Greater love has no person than to put his or her life on hold and love another, love that person through sickness and difficulty and even death. The love is demonstrated with every tick, tick, tick of the clock. Every breath given is a breath that will never return. Yet, they choose to give this time.

Take a moment today and thank a caregiver. Thank the unseen. Thank the one laying down his life in quiet and humble ways. We all choose how we spend each tick of the clock. People who truly love spend each tick loving others.

1 Peter 2:13-17 Therefore submit yourselves to every ordinance of man for the Lord’s sake, whether to the king as supreme, or to governors, as to those who are sent by him for the punishment of evildoers and for the praise of those who do good. For this is the will of God, that by doing good you may put to silence the ignorance of foolish men— as free, yet not using liberty as a cloak for vice, but as bond servants of God. Honor all people. Love the brotherhood. Fear God. Honor the king.

Opinions flow freely these days. Politics, religion, societal norms, fashion, and the list goes on. Ask almost anyone and you’ll receive an opinion. Sometimes you don’t even have to ask to receive an opinion. Chances are great that the opinion received won’t be identical to your own.

I’m seldom alarmed about the opinion I hear. I simply consider the words and the delivery. These are speaking to the level of spiritual and emotional maturity of the speaker. When I hear hate, rejection, judgement, narrow thought, and an overriding confidence that the opinion is completely correct, I recall the words of Proverbs 21:2 – Every way of a person seems right in his own eyes (her own eyes), but the Lord weighs the heart. I consider what weight God might find in the opinion and I make note of how I might now witness, love, and give to this person. Opportunity is revealed.

I’m more concerned with how I react to the opinion I hear. How do I respond to hateful words, prideful remarks, and narrow thought? This speaks directly to what God will find as He weighs my heart. It speaks directly to my spiritual and emotional maturity. Do I have the maturity to hear an opinion completely different than my own and still love the person, even when I disagree with their words? Do I possess a strength of conviction to embrace this persons humanity even as they may reject mine? God weighs all hearts… not just those I disagree with.

In the end, people’s opinions speak to their spiritual and emotional maturity. How we respond speaks to ours. What will God find today, as He places your heart in His scale?

“Bad days” can open the window on unvoiced needs. Listen closely, value the window. Hear their true need.

Too often, we hear a loved one who is having a “bad day” or we are having a “bad day” and we write it off to just being tired, hungry, frustrated, etc. This time offers a wonderful window on the true needs of our loved ones or our own needs. More often than not, the words being said are from a place that is very tightly guarded on a “good day”. Be thankful for it – listen closely. It allows us to learn how we might better love that person.

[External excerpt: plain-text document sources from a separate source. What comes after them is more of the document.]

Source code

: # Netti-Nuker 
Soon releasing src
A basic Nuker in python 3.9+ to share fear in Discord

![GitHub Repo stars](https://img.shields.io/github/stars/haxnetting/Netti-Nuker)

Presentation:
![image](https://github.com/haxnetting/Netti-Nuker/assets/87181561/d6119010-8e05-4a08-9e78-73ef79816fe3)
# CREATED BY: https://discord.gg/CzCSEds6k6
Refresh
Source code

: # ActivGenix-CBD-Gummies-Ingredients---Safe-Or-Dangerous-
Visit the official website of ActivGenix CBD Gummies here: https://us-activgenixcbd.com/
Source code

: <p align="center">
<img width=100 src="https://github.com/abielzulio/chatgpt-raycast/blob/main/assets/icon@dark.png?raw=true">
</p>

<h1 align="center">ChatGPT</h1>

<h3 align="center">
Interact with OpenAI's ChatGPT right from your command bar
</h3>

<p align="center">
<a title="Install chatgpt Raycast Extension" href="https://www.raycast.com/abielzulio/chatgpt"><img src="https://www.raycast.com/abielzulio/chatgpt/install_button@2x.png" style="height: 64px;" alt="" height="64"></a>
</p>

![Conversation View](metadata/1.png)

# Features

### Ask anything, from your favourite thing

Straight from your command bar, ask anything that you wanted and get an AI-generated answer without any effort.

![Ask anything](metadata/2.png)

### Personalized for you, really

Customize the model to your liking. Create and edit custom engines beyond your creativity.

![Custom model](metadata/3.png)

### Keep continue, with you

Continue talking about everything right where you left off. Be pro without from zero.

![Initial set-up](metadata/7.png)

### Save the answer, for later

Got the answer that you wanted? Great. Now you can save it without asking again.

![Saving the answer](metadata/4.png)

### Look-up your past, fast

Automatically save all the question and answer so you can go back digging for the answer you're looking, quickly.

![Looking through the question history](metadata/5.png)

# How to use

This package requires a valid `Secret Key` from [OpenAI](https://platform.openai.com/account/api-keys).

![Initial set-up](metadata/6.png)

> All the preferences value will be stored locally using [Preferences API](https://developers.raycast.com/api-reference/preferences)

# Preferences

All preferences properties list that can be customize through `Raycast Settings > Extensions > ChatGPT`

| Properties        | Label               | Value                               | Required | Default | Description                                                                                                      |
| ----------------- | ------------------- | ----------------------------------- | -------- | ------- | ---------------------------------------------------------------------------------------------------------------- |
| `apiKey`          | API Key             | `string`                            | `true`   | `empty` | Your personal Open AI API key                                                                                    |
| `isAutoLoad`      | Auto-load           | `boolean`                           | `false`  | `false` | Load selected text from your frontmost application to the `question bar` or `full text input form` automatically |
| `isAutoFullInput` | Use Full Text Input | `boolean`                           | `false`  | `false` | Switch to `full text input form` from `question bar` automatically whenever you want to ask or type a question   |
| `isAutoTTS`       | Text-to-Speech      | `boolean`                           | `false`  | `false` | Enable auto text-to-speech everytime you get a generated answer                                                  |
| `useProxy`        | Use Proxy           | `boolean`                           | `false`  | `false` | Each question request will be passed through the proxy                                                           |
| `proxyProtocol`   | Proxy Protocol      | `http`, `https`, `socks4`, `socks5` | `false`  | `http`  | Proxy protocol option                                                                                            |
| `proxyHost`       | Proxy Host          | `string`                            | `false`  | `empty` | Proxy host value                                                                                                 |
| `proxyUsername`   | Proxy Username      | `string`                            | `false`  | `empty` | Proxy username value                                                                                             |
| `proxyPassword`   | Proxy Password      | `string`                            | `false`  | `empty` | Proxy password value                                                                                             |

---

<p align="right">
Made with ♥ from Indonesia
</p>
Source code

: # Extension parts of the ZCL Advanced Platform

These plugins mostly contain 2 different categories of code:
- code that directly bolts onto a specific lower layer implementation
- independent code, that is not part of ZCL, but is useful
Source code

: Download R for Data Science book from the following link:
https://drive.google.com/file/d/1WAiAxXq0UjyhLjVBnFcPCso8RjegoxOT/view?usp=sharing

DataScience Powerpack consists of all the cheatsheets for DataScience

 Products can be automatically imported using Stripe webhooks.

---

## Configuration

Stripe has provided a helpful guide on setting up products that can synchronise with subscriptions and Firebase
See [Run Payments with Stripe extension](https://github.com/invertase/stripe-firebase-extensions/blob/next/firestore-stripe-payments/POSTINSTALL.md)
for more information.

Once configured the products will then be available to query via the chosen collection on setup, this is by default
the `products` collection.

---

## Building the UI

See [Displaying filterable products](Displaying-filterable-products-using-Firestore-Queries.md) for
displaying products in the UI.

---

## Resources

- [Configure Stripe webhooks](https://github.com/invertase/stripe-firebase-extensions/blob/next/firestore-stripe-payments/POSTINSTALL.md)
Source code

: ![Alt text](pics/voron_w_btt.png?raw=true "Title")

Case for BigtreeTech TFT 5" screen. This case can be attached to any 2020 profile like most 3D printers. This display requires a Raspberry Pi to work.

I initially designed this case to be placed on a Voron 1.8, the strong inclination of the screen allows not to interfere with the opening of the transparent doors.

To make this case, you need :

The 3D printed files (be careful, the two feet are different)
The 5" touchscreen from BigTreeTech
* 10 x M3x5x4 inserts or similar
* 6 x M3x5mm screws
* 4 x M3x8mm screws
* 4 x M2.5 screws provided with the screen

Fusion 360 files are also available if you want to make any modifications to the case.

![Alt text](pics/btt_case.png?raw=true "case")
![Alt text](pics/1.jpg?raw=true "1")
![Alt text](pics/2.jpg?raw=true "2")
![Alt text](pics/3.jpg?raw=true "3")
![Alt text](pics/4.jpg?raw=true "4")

High emotion may reveal true needs, wants, and desires. It may not be “out of character” at all. It may just be “out of the closet”. High emotion opens a door on needs that some are ashamed to express. It opens a view of self that some consider selfishness. It doesn’t just come out of nowhere… it comes from somewhere. Rather than being angry about it, value it for the breadcrumbs it provides to find the truth.

When a spouse expresses frustration, what is the truth in it? When a sibling expresses anger, what is the truth in it? When an employee expresses apathy, what is the truth in it? Rest assured, there is truth there. We can deny or we can look it in the eye.

This is not to say that people can’t say things they really don’t mean. The high emotion may lead to hurtful words that are over the top. Look for the emotion, the energy at the bottom… not the words on top. The energy will be loosely covered. This will be the truth.

We can choose to yell back, fight, demand our rights… and the wonderful window will close. Or we can choose to grab the glimpse while we can and, at a more opportune time, explore what we saw. It can lead to a whole new depth of understanding – of self or a loved one. Value the bad days and the windows they provide. 

John 13:34-35 A new commandment I give to you, that you love one another; as I have loved you, that you also love one another By this all will know that you are My disciples, if you have love for one another.

In every heart, there is a room for love and a room for hate, sharing a common wall. The wall between might be called focus. The door of choice swings both ways. Our exertion of thought and energy determine the direction the door swings most often.

Yesterday, a synagogue was attacked. Innocent people were killed. In the past, it’s been churches, mosques, temples, schools, offices, and the list goes on. The weapons have been guns, knives, automobiles, planes, and this list too goes on. The energy has always, always, always been hate. There is no love, there is no Divine, there is no God in these choices. Anyone who sees love here is looking through a distorted and twisted lens.

It’s tempting to become discouraged and exert our thoughts and energy on the hate. It’s tempting to swing that door toward hate and give it greater visibility. Like a great balloon, as we hold the door open, hate inflates with each breath of our fear.

Instead, let’s focus on the love in this world. While one man was making a poor choice to kill, caregivers around the world were helping others to live. While one man focused hate on a synagogue, many were showing love in the name of their faith. One rampaged in a house of worship up north, while entire houses of worship volunteered in Florida and North Carolina for hurricane survivors. Let’s give the breath of our praise to inflate love.

When we focus on the fear, hate grows. When we focus on faith, love grows. The choice of the swinging door is daily. Where will we exert our power?